As much as Ashtead (AHT) boss Geoff Drabble tries to downplay the “Trump card”, there’s no denying that the US president has been a boon for shares in the equipment rental company. They rose as much as 5% Tuesday to a fresh record high and some believe they could go further still.
Up more than 70% since Donald Trump’s election to the White House, the FTSE 100 (UKX) stock was given fresh impetus today after Drabble forecast better-than-expected annual results and made a surprise pledge of up to £1 billion in share buy-backs over the next 18 months.

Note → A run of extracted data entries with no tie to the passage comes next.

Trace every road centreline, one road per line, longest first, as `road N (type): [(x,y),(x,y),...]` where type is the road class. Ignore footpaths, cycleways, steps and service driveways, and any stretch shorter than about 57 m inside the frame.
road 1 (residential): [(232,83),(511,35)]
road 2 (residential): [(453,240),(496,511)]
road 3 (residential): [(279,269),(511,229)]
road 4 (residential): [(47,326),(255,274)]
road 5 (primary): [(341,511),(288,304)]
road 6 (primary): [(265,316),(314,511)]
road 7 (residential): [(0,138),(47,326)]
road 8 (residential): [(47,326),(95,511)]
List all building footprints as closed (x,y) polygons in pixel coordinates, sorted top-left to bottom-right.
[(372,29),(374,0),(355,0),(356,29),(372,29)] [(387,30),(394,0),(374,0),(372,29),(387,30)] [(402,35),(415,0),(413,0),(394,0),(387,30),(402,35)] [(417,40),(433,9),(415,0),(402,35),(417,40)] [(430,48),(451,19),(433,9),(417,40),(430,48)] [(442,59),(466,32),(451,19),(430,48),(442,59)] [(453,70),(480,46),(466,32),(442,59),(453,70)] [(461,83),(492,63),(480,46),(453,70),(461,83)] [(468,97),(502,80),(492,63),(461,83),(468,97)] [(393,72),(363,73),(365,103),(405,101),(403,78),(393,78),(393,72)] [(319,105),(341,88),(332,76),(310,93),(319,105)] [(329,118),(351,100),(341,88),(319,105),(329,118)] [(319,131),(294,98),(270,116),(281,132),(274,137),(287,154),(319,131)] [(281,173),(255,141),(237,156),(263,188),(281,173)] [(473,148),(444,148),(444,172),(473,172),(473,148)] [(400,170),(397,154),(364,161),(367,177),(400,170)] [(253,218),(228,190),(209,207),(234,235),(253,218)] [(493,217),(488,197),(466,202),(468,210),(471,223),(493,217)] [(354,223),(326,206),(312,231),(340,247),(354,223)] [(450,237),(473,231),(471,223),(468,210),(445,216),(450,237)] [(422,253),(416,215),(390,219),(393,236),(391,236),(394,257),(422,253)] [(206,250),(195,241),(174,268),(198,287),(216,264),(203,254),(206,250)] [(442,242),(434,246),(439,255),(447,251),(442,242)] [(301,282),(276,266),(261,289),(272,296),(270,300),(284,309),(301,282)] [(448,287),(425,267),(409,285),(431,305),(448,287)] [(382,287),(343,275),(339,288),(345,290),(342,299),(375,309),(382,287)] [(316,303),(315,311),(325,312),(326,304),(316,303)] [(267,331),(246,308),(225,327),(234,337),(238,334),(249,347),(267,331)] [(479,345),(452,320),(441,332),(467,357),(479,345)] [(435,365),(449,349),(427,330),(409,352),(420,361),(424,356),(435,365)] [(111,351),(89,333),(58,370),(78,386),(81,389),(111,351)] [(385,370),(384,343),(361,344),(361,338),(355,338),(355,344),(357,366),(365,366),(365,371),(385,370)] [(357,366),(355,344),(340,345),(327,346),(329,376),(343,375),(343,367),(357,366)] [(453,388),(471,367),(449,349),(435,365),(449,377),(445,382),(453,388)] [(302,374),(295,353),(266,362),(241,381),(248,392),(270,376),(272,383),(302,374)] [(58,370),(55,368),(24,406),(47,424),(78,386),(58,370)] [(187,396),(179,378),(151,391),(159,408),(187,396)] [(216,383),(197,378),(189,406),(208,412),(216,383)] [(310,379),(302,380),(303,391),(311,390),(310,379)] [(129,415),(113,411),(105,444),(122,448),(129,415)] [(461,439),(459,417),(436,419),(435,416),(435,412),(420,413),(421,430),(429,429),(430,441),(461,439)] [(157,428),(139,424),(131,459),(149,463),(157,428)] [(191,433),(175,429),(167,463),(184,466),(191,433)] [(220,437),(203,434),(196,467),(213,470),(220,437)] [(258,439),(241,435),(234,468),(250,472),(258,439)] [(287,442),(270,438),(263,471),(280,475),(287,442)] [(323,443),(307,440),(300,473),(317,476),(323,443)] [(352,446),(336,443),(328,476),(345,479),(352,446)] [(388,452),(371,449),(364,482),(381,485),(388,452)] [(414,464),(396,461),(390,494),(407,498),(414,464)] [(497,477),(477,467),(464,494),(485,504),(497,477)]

Trading momentum remains strong, particularly in the United States where Ashtead generates nearly 90% of trade through its Sunbelt division. Rental-only revenue growth for Sunbelt was 18% in the quarter to October 31 as group revenue lifted 22% to £945 million and profits rose 24% to £298 million.
Ashtead’s role in clean-up efforts following hurricanes Harvey, Irma and Maria helped the performance, but Drabble is keen to stress that the factors behind the US growth story are as much structural as they are cyclical or due to one-offs.
Recent excitement in the City about Ashtead stems from Trump’s US tax reforms, which will mean a lower group tax rate of 23-25% as well as a one-off, non-cash tax credit of about £400 million relating to deferred tax liabilities.
While Ashtead cautioned that the full benefit may not be fully realised until 2019/20, analysts at Investec Securities have said that a 23% effective tax rate could increase its estimates of full-year 2019 earnings per share (EPS) by 17%.
On Trump’s infrastructure spending plans, Drabble said earlier this year that this was little more than a long-term advantage for Ashtead.
Ashtead has a five-year plan to grow its North American business and is only 18 months into the journey. Sunbelt is now the second-largest US rental equipment business, with almost 650 outlets. In 2014, Sunbelt entered the Canadian market where it is gradually building a presence and network of stores.
In the UK, Ashtead’s A-Plant business continues to perform well and delivered rental only revenues of £182 million in the quarter to October 31, up 20% on the prior year.
With shares up 28% since the US hurricanes hit, UBS analysts said the strong quarterly performance and US tax cut were mostly factored into the share price, although they said that today’s significant share buy-back was unexpected.
Barclays moved its target price to 2,263p from 1,867p following today’s update, even though Ashtead has been the strongest performer in the UK support services sector by some distance over the past three months.